Wednesday, October 12, 2011

Phishing for Greedpublicans

Haven’t heard from me in a while, have you? What I was doing was punishing you guys for not reading my blogs by not blogging. So there! I hope you have learned a valuable lesson. I am willing to put this episode behind us so I will now fashion a jaunty little blog out of the bits and bytes.

Much to talk about actually. Let’s start with those dirty, smelly hippies trying to harsh Wall Street’s buzz. I say hire Phish to play a free concert nearby and when the hippies gravitate towards it like moths to a light bulb, lay patchouli activated AHMs (anti-hippie mines) and build a fence around Wall Street. After all, we don’t want all those poor millionaires distracted by all the chanting and drum circles while they are busy trying to screw the rest of us.

Speaking of greed, the lineup of Republican (to be known henceforth as “Greedpublican”) candidates is as entertaining as ever despite the lack of The Wild Woman of Wasilla.
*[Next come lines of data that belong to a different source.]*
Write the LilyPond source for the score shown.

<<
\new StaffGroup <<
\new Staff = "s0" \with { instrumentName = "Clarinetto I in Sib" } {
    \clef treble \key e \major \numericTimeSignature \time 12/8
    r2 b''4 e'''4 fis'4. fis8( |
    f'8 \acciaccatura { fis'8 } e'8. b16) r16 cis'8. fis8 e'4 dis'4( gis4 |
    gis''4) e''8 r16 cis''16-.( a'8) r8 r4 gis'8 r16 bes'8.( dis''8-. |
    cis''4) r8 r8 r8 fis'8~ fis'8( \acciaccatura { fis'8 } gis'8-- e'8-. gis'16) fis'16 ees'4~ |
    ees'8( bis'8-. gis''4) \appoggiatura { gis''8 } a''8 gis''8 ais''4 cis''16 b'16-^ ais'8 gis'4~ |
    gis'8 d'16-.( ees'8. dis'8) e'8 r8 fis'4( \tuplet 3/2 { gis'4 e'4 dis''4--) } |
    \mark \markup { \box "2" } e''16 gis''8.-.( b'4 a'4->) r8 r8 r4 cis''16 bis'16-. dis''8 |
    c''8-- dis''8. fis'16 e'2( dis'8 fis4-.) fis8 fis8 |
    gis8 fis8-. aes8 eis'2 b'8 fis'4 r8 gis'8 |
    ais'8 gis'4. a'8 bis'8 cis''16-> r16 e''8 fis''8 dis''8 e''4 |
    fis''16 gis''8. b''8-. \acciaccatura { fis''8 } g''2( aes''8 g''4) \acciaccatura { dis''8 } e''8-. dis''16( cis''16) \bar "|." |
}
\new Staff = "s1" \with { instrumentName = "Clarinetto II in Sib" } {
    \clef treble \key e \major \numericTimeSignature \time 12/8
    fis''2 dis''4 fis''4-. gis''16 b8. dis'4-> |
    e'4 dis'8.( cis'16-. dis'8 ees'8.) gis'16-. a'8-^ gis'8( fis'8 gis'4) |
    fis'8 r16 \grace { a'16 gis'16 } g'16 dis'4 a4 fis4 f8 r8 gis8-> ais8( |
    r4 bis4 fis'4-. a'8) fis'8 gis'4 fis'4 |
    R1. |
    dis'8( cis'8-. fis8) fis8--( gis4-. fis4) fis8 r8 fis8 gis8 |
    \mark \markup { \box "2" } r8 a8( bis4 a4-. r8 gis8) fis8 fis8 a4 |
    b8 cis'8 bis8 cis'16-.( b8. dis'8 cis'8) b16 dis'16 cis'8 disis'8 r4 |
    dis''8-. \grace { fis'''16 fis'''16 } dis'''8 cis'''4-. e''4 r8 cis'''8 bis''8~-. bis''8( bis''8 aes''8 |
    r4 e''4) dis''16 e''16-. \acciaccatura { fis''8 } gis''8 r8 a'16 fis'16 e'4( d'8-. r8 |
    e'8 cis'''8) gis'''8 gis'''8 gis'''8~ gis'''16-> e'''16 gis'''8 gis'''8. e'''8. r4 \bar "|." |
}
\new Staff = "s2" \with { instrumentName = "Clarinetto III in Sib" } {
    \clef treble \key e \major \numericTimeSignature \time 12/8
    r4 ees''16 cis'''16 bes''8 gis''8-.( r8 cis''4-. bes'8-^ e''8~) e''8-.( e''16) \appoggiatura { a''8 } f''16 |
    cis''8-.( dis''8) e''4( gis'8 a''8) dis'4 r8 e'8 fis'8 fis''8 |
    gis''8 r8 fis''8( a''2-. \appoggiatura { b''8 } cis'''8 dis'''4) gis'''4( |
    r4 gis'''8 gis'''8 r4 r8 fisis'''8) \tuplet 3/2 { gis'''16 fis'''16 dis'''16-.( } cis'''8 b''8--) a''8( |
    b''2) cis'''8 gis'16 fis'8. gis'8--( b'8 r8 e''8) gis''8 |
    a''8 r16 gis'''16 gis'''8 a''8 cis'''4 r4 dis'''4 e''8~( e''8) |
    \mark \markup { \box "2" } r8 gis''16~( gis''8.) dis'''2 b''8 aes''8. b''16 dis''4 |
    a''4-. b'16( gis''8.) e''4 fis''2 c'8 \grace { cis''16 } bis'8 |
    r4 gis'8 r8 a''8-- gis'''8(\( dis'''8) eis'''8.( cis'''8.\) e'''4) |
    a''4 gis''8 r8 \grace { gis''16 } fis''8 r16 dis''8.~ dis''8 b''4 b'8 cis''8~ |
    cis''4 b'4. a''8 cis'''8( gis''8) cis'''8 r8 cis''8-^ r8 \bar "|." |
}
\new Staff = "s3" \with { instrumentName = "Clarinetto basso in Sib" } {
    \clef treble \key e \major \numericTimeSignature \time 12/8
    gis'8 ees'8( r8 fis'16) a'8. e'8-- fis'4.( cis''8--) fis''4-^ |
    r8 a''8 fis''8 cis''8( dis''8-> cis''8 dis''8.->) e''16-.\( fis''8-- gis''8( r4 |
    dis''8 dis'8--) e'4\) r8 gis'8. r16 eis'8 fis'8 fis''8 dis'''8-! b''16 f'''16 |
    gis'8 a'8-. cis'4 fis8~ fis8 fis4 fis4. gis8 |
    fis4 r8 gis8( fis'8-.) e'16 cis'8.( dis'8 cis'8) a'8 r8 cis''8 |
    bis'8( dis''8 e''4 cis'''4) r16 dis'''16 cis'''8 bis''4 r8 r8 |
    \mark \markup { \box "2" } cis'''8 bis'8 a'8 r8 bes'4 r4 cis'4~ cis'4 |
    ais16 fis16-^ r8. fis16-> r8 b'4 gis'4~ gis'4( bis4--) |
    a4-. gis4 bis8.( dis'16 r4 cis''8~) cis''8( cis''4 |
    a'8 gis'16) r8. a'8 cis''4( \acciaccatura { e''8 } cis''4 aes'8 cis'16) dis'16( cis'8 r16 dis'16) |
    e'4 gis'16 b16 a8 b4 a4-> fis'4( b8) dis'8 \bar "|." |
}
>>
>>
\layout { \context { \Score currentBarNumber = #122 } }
Herman Cain in particular is a riot, Rick Perry is a dumb version of George Bush (wow, trying to wrap my mind around what I just said), Michele Bachman is some freakish Stepford wife, Ron Paul is Ayn Rand in drag, and Romney is, well, whatever you want him to be. Despite my extreme displeasure with the current occupant of the White House, I could never vote for any of these jokers.

Stay tuned and come back often or prepare to be punished again.


At 9:37 AM, Anonymous Anonymous said...

I'm reading, I just can't post a comment. Don't know why, so I'm doing this anonymously.